● **Information supplied**

***

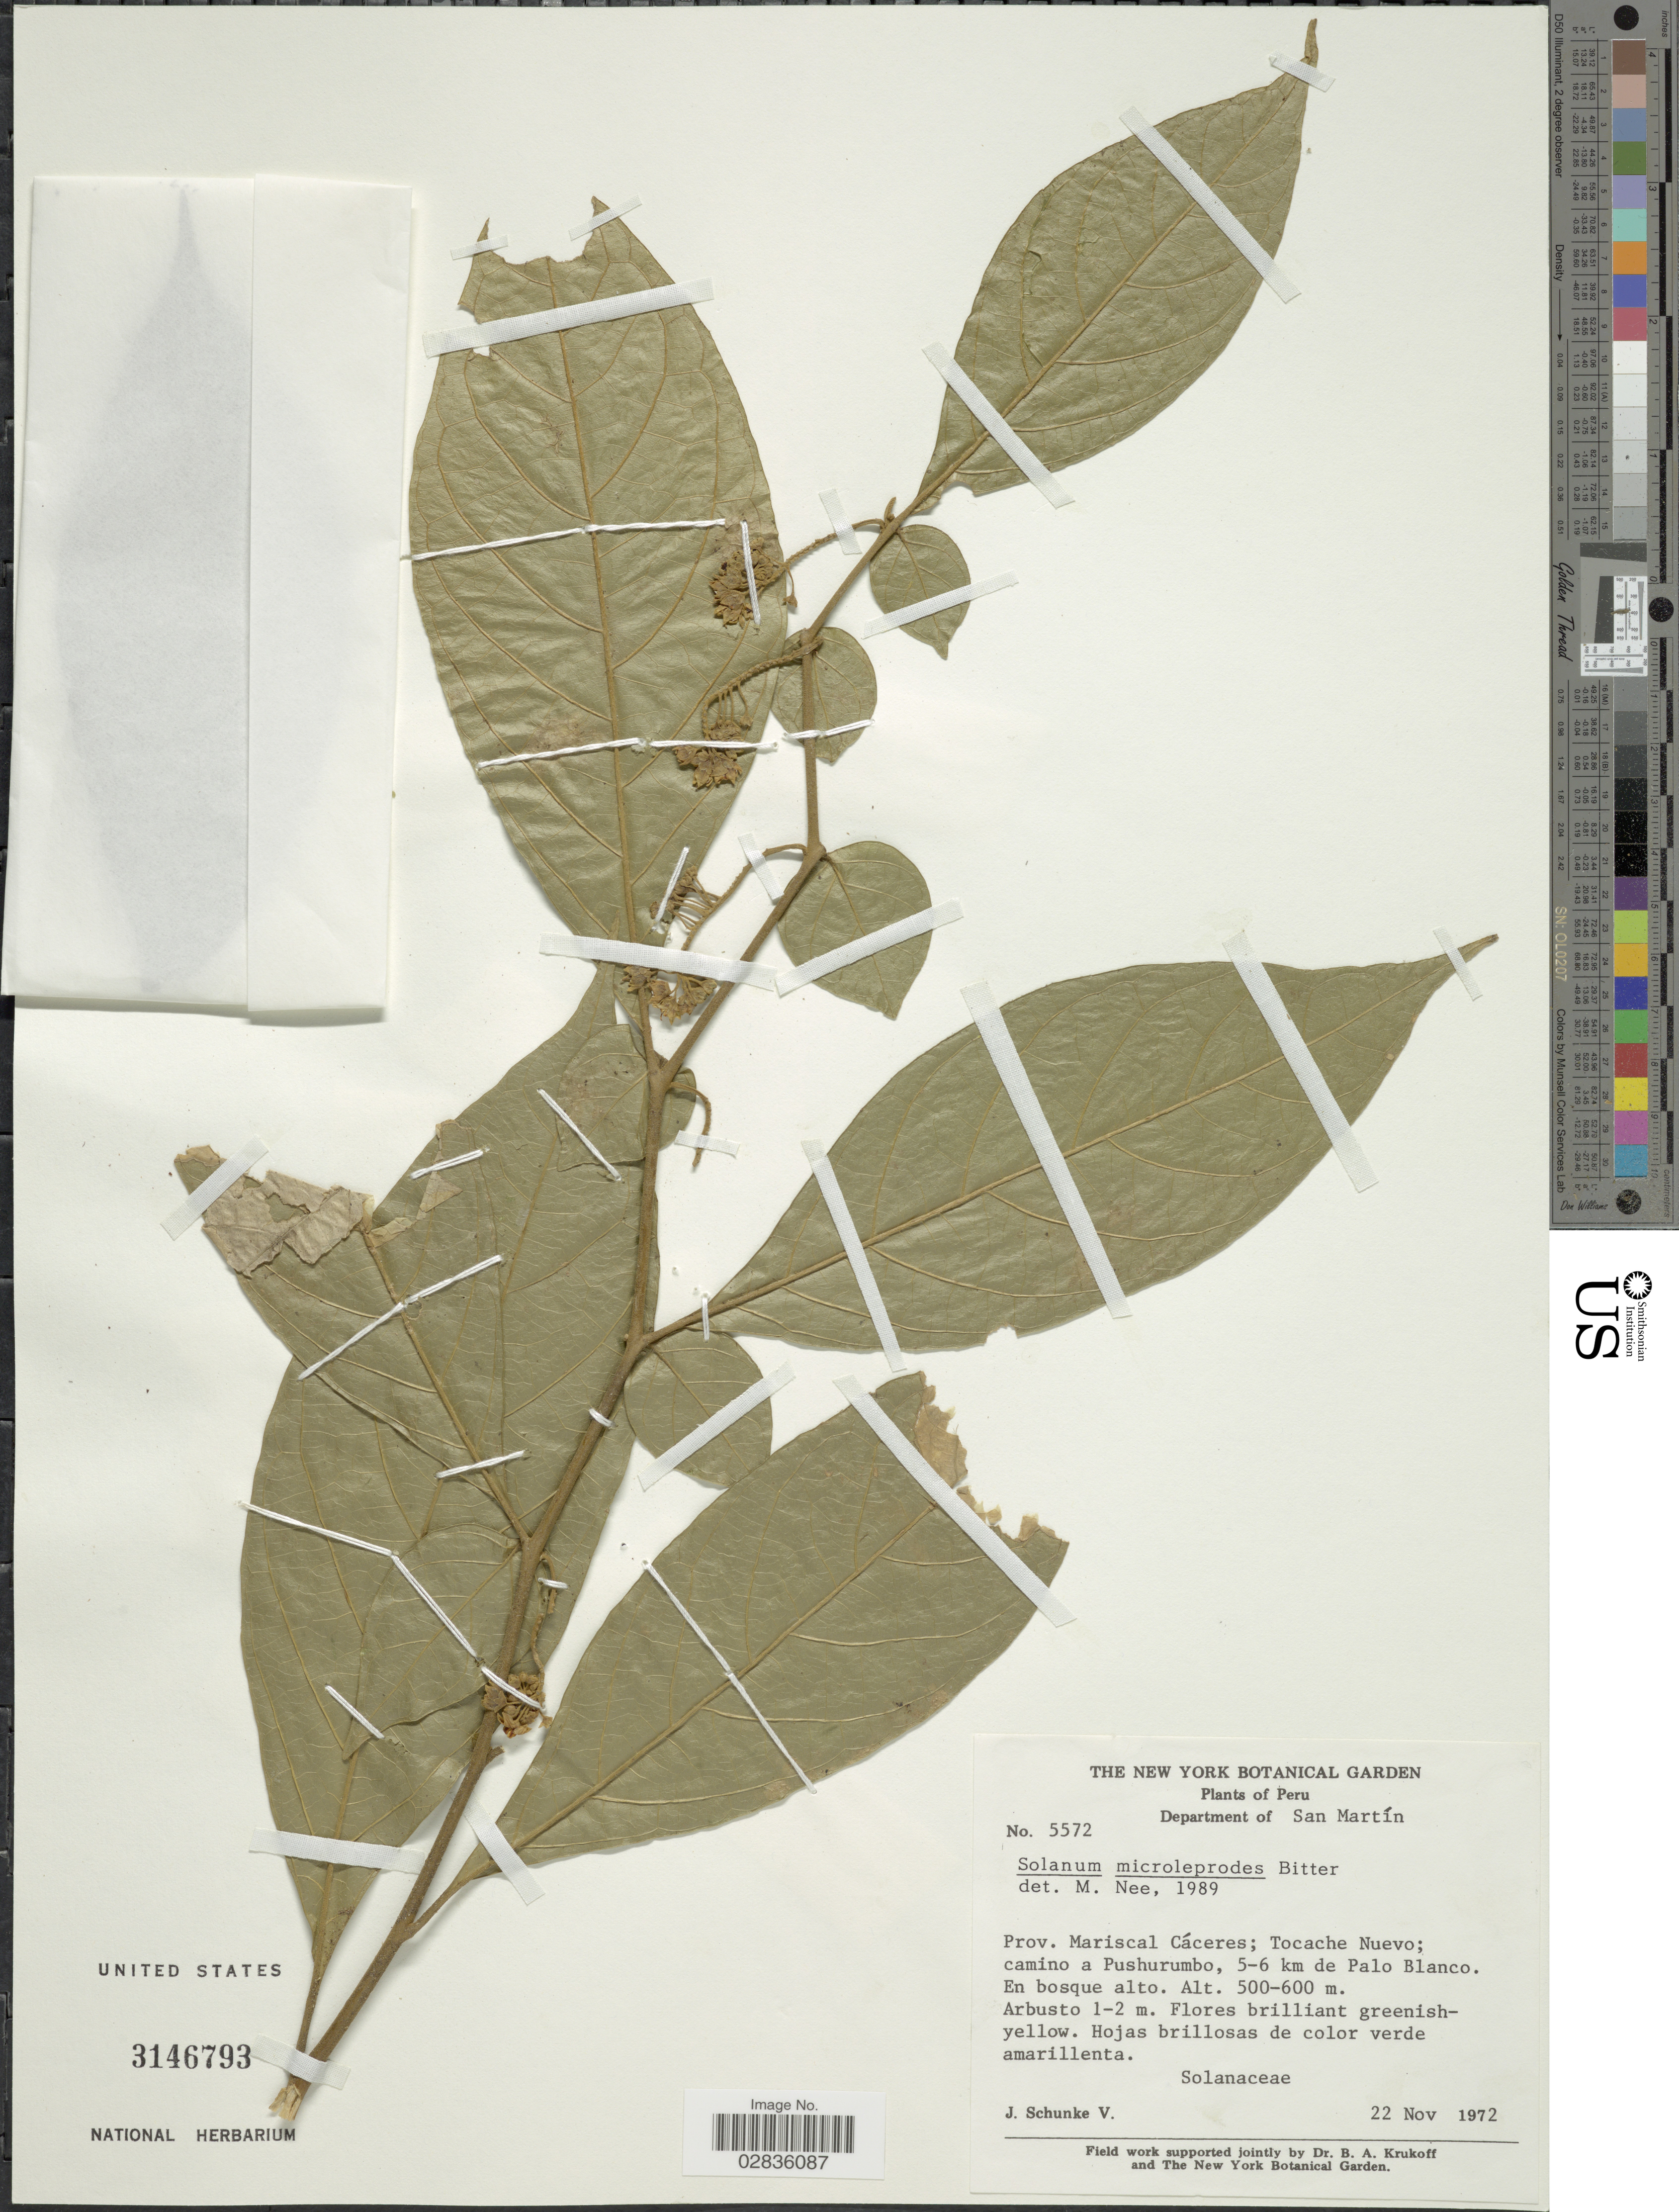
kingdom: Plantae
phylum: Tracheophyta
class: Magnoliopsida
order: Solanales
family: Solanaceae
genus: Solanum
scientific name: Solanum microleprodes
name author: Bitter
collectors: J. Schunke Vigo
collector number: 5572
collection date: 1972-11-22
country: Peru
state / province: San Martín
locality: Department of San Martín. Prov. Mariscal Cáceres; Tocache Nuevo; camino a Pushurumbo, 5-6 km de Palo Blanco.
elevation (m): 500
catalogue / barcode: US 3146793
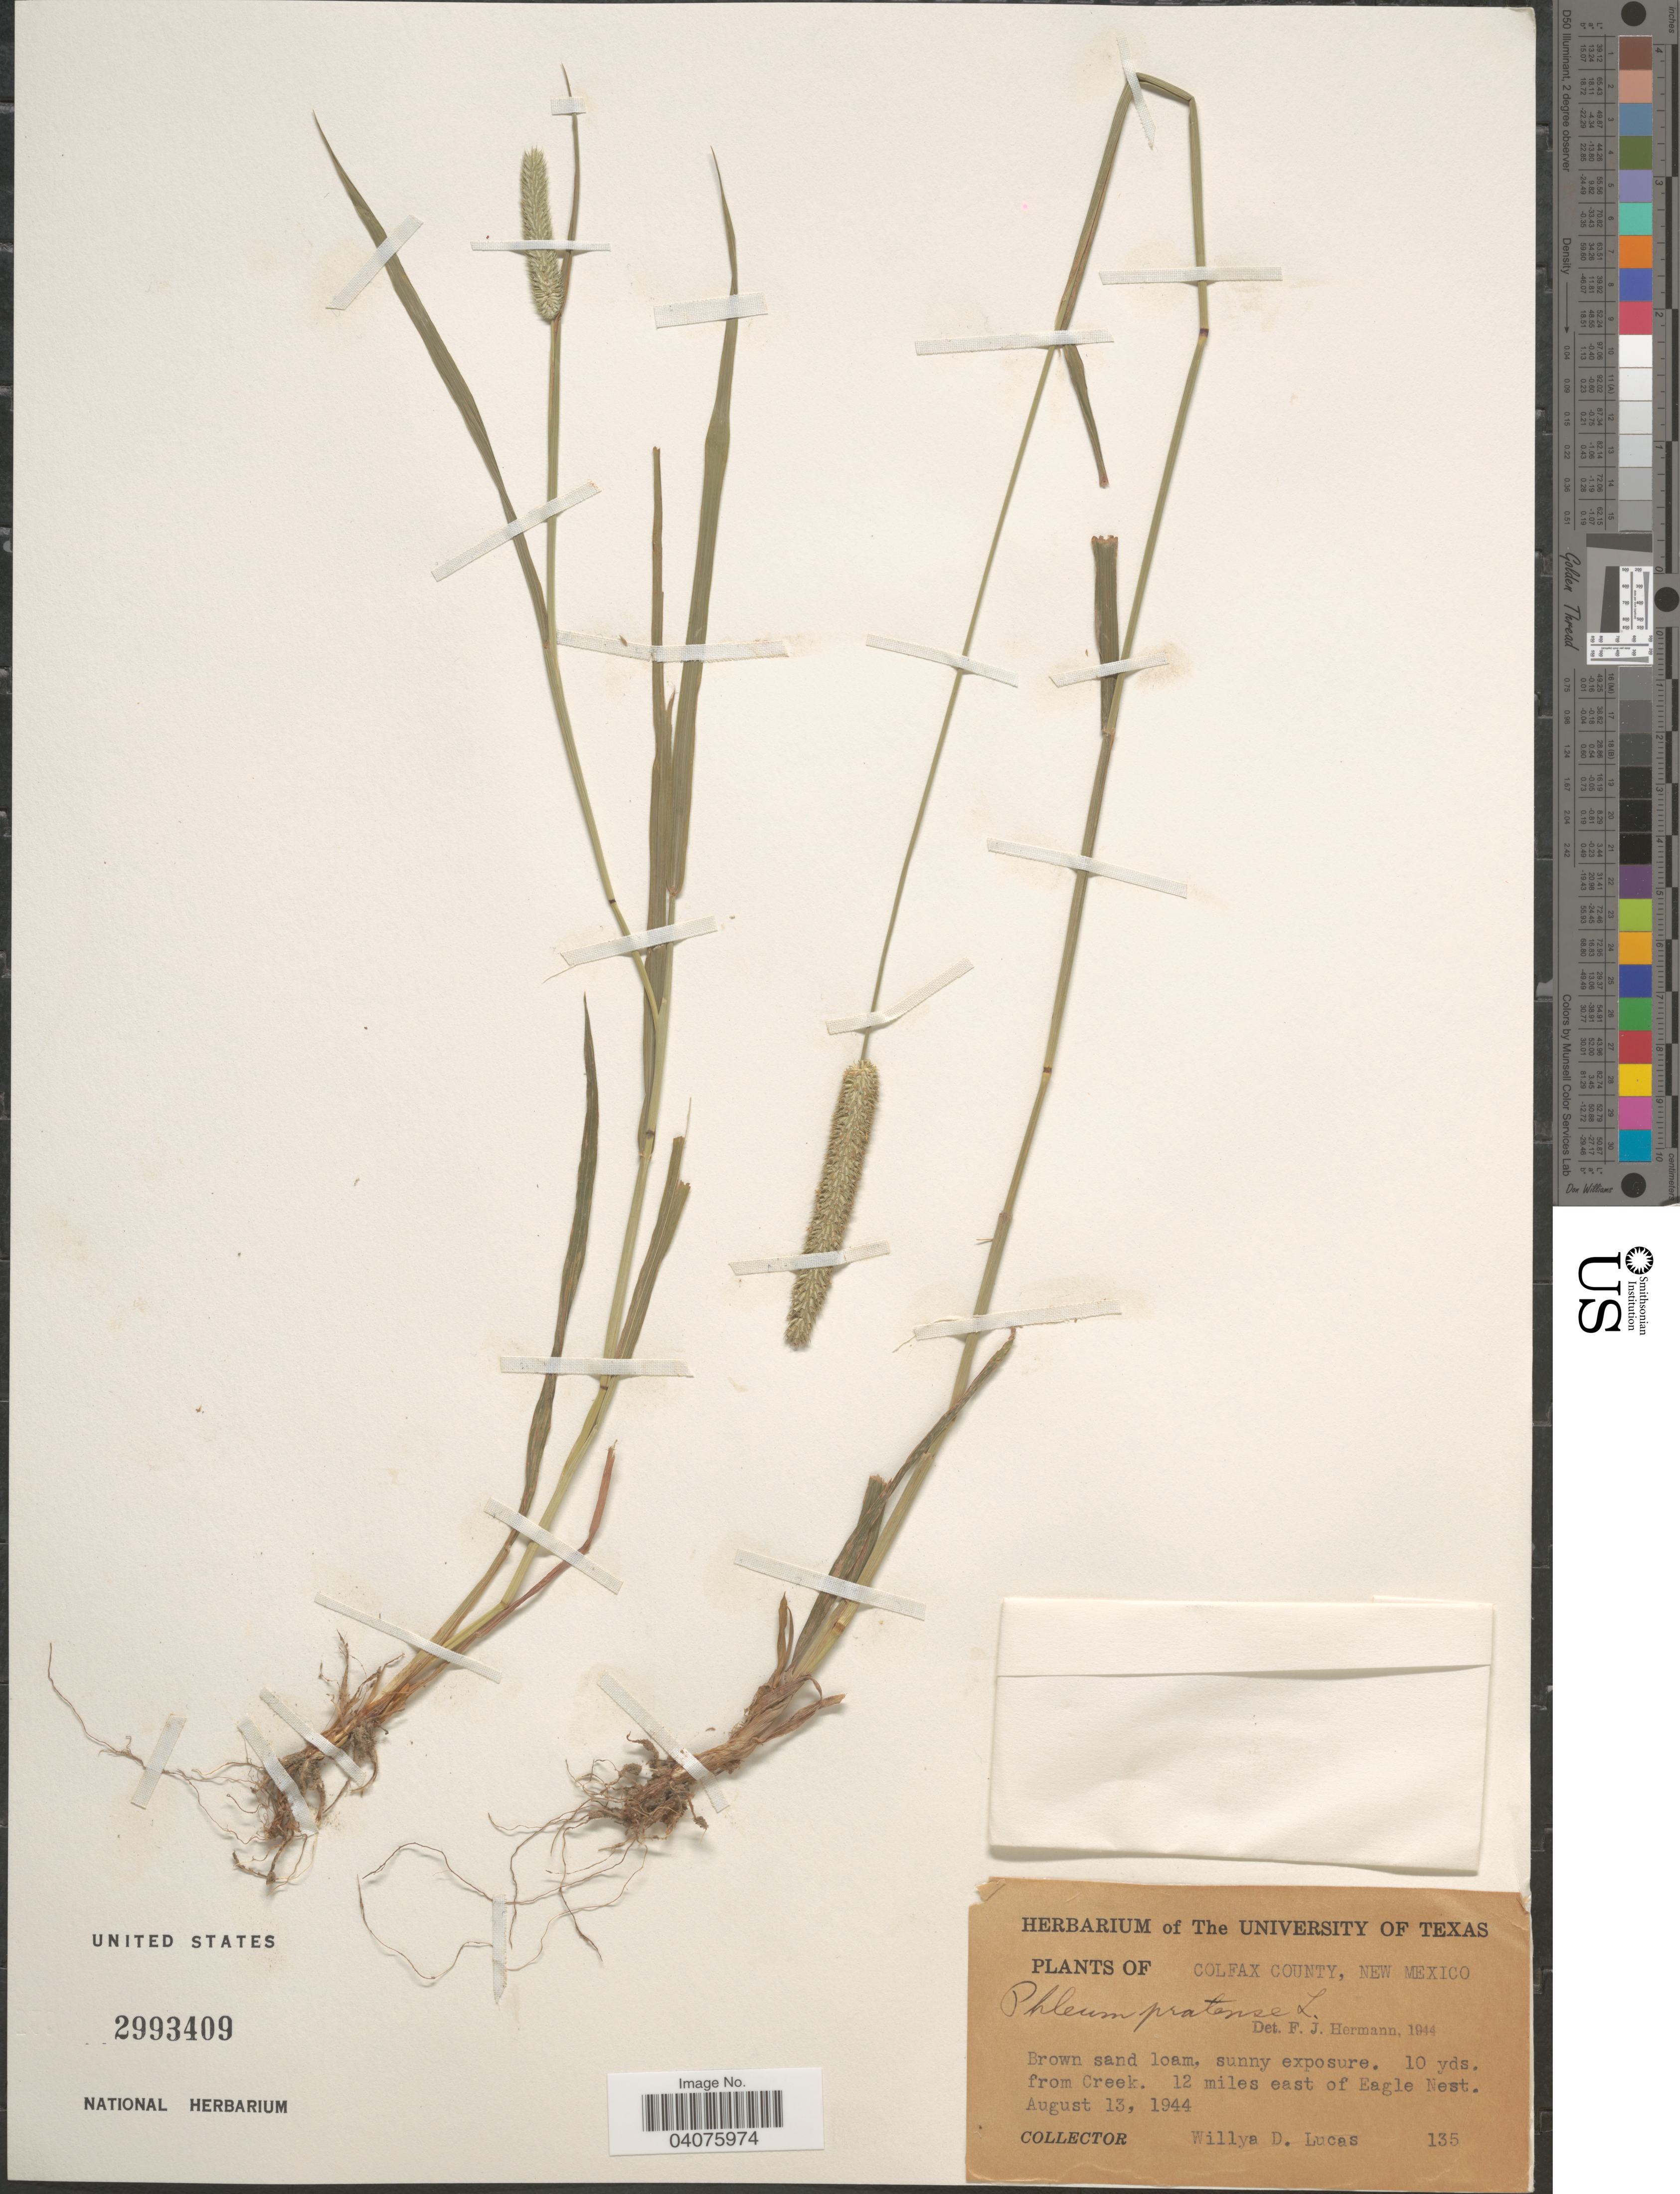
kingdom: Plantae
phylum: Tracheophyta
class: Liliopsida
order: Poales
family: Poaceae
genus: Phleum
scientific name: Phleum pratense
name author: L.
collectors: W. Lucas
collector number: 135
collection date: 1944-08-13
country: United States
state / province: New Mexico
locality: Colfax County. 10 yds. from Creek. 12 miles east of Eagle Nest.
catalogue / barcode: US 2993409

***

● **What you have to do**
Format every line of the listing above as a Markdown table with two columns, Row and Entry: number the rows in order and put each line in Entry. Leave out blank lines and the picture lines.

● **Full response**
| Row | Entry |
|---|---|
| 1 | kingdom: Plantae |
| 2 | phylum: Tracheophyta |
| 3 | class: Magnoliopsida |
| 4 | order: Solanales |
| 5 | family: Solanaceae |
| 6 | genus: Solanum |
| 7 | scientific name: Solanum microleprodes |
| 8 | name author: Bitter |
| 9 | collectors: J. Schunke Vigo |
| 10 | collector number: 5572 |
| 11 | collection date: 1972-11-22 |
| 12 | country: Peru |
| 13 | state / province: San Martín |
| 14 | locality: Department of San Martín. Prov. Mariscal Cáceres; Tocache Nuevo; camino a Pushurumbo, 5-6 km de Palo Blanco. |
| 15 | elevation (m): 500 |
| 16 | catalogue / barcode: US 3146793 |
| 17 | kingdom: Plantae |
| 18 | phylum: Tracheophyta |
| 19 | class: Liliopsida |
| 20 | order: Poales |
| 21 | family: Poaceae |
| 22 | genus: Phleum |
| 23 | scientific name: Phleum pratense |
| 24 | name author: L. |
| 25 | collectors: W. Lucas |
| 26 | collector number: 135 |
| 27 | collection date: 1944-08-13 |
| 28 | country: United States |
| 29 | state / province: New Mexico |
| 30 | locality: Colfax County. 10 yds. from Creek. 12 miles east of Eagle Nest. |
| 31 | catalogue / barcode: US 2993409 |